#### ASSIGNMENT
Copy out the lines below that hold the word "Page".

◇ ◇ ◇ ◇ ◇

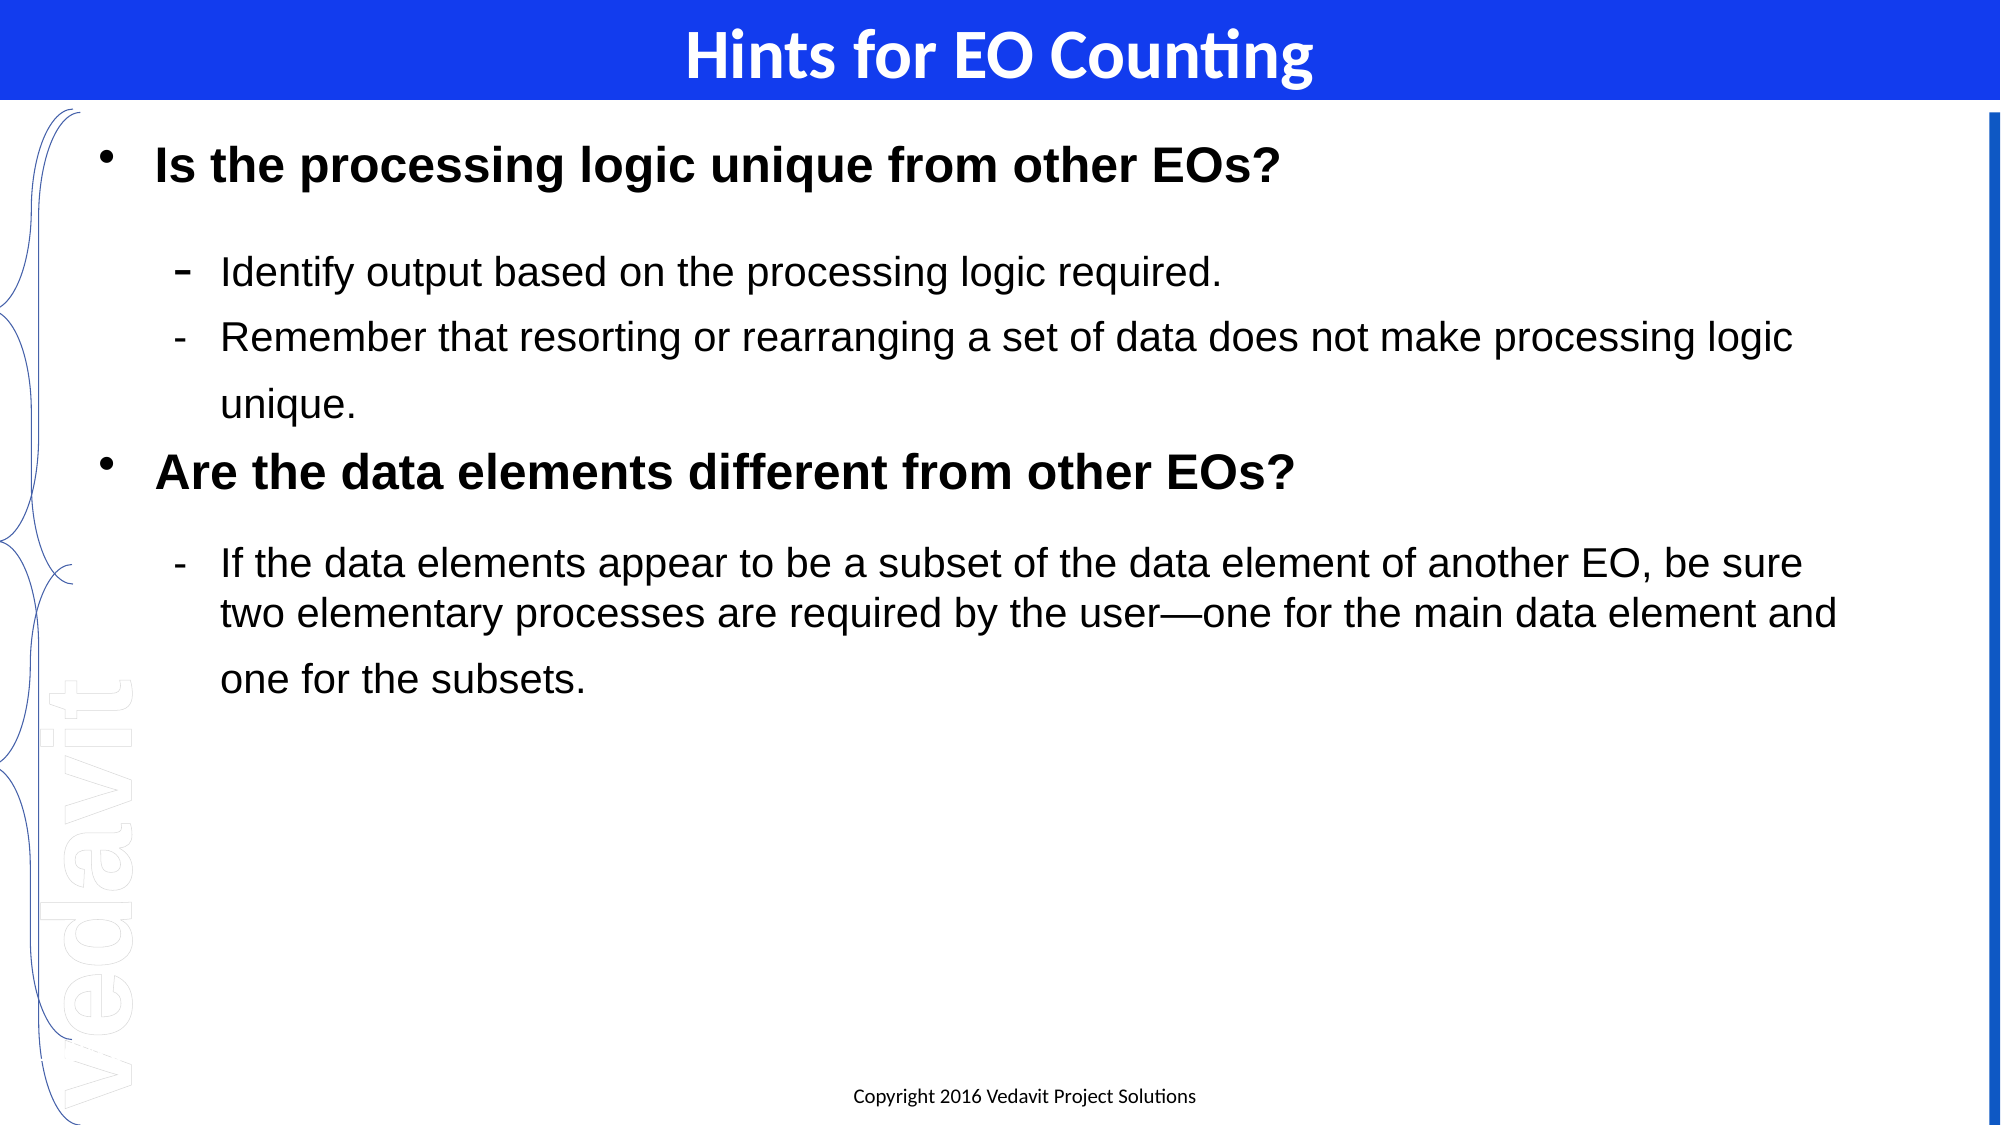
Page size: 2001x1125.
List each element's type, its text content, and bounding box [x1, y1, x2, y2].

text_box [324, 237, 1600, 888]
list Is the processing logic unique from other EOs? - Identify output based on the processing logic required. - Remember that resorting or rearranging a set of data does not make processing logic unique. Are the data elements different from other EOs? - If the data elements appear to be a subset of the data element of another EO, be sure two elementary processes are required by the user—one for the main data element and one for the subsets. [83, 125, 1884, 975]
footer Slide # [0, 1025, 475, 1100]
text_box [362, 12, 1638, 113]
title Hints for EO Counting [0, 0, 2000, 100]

◇ ◇ ◇ ◇ ◇

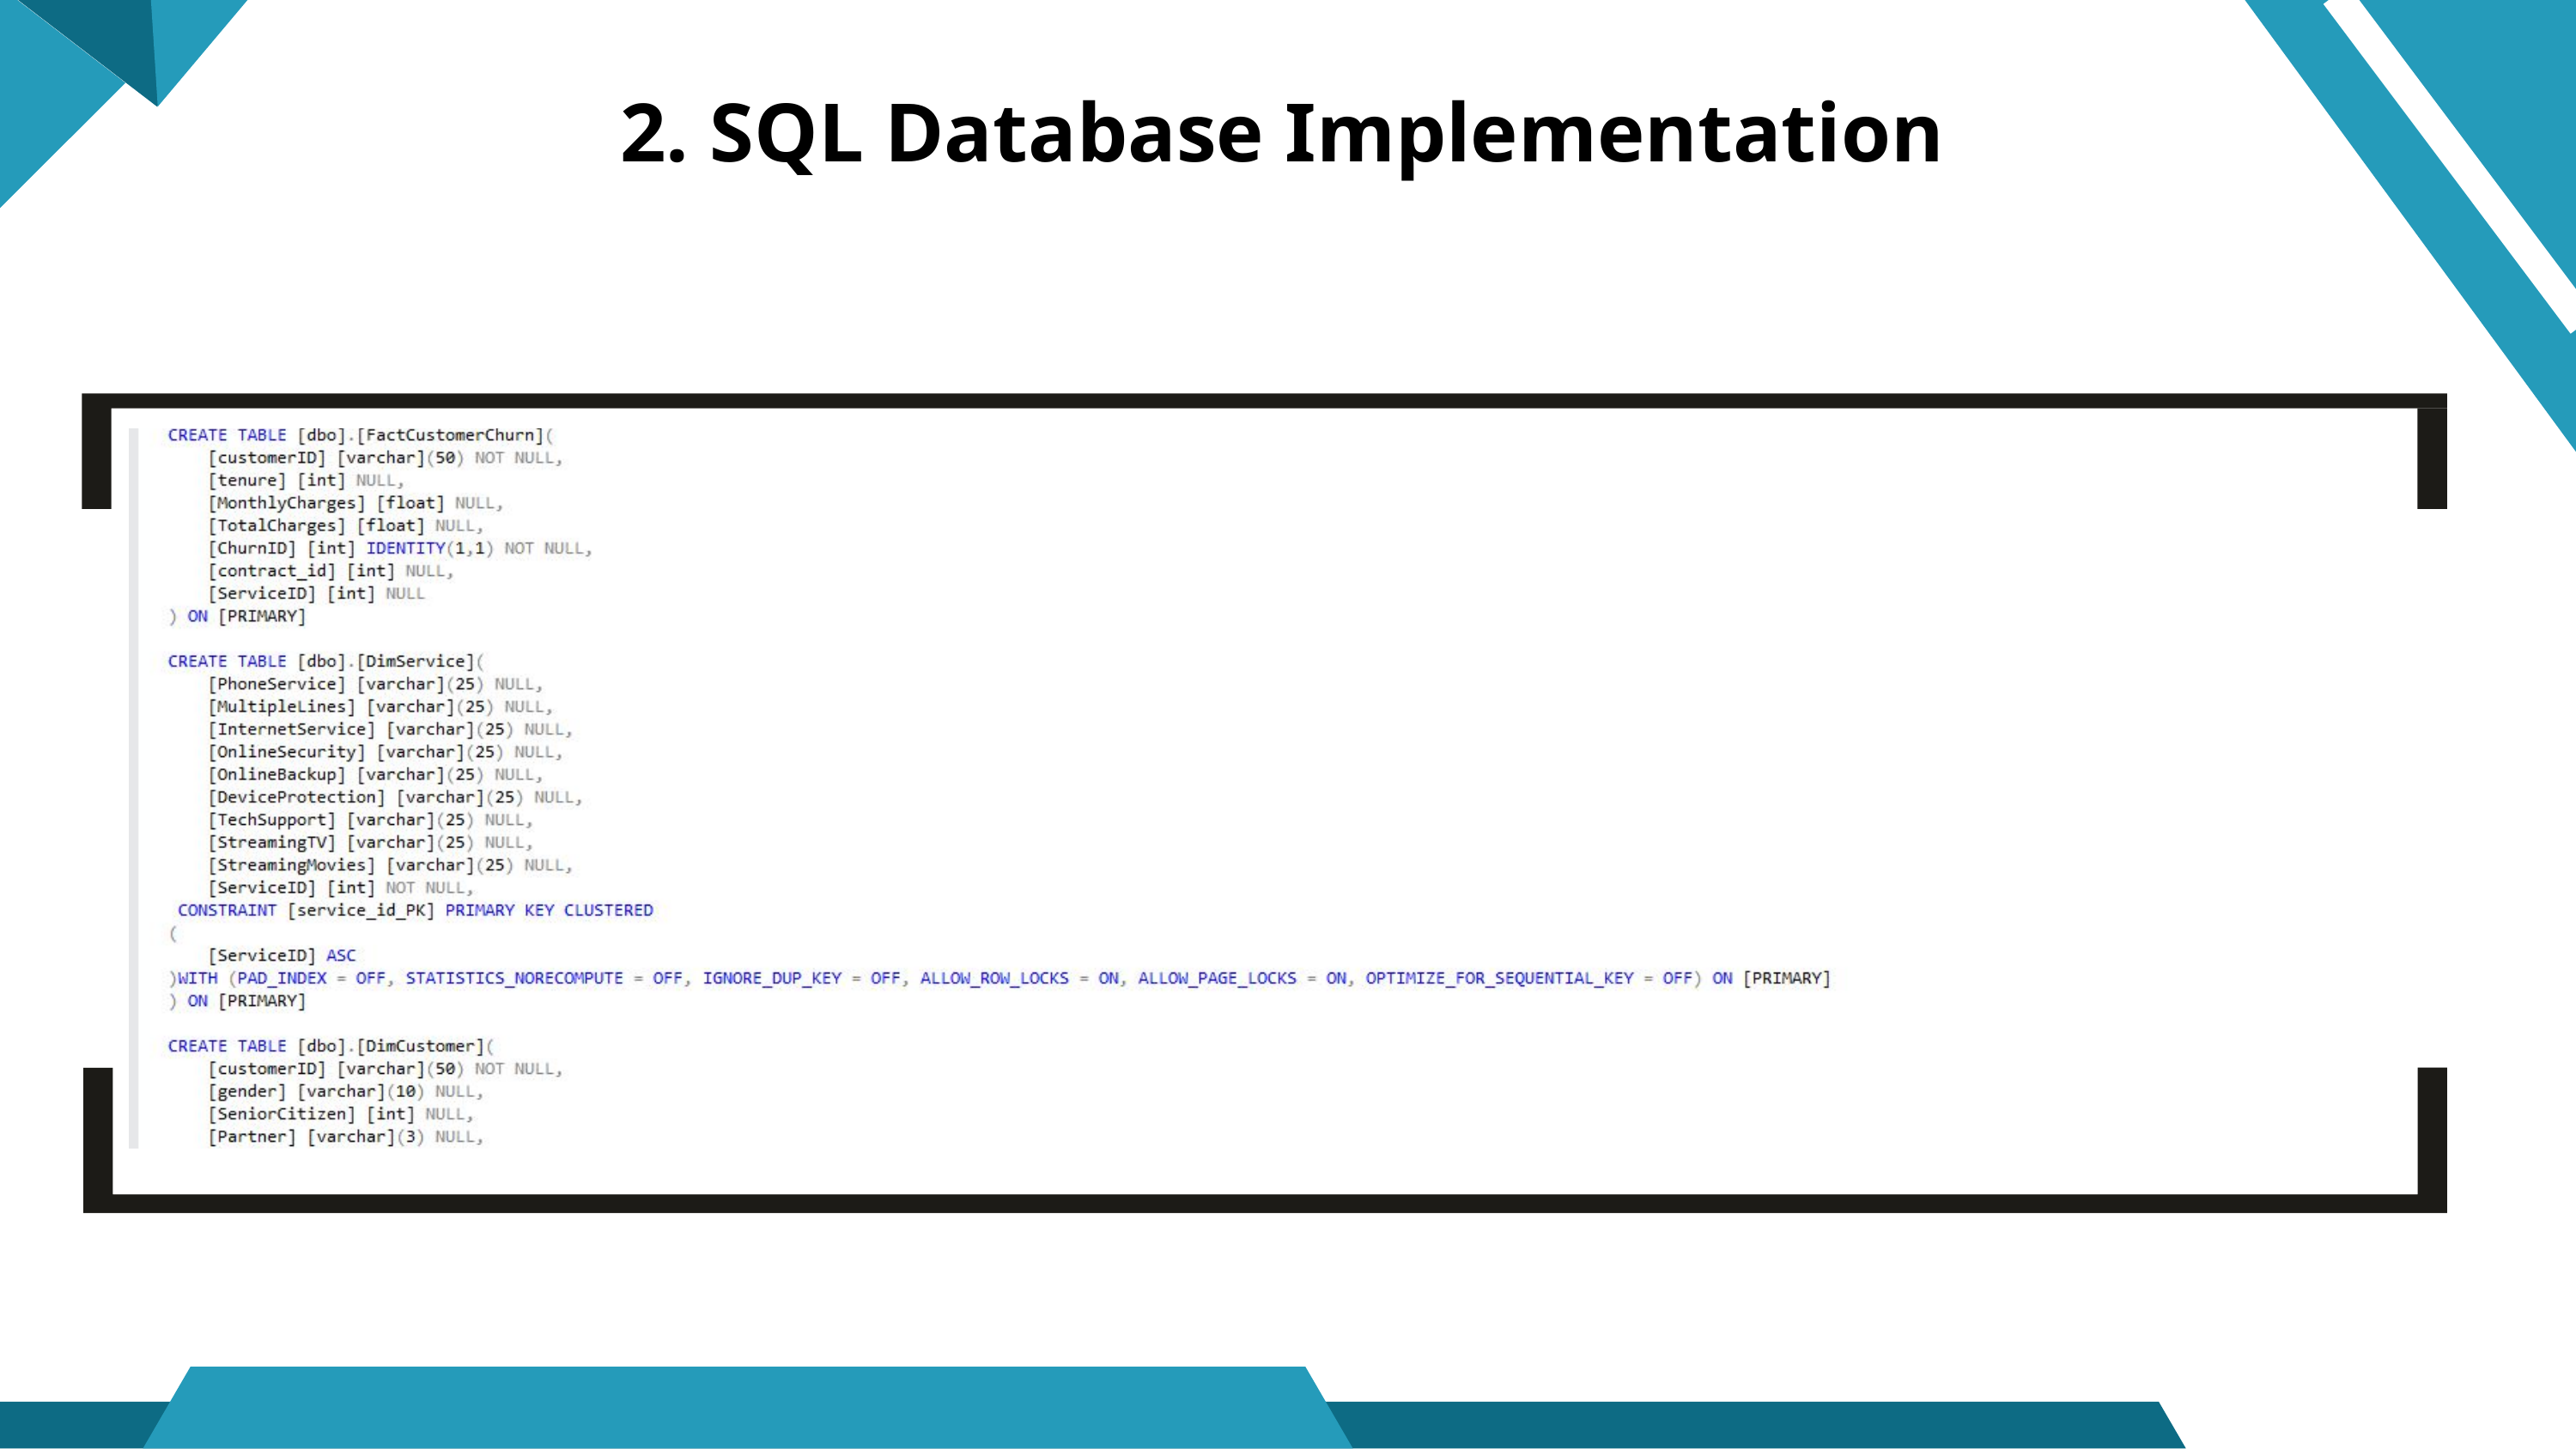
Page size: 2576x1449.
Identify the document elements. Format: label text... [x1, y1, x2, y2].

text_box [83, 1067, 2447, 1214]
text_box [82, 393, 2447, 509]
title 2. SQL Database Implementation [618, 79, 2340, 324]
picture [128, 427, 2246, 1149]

◇ ◇ ◇ ◇ ◇

#### PROBLEM SOLUTION
Page size: 2001x1125.
Page size: 2576x1449.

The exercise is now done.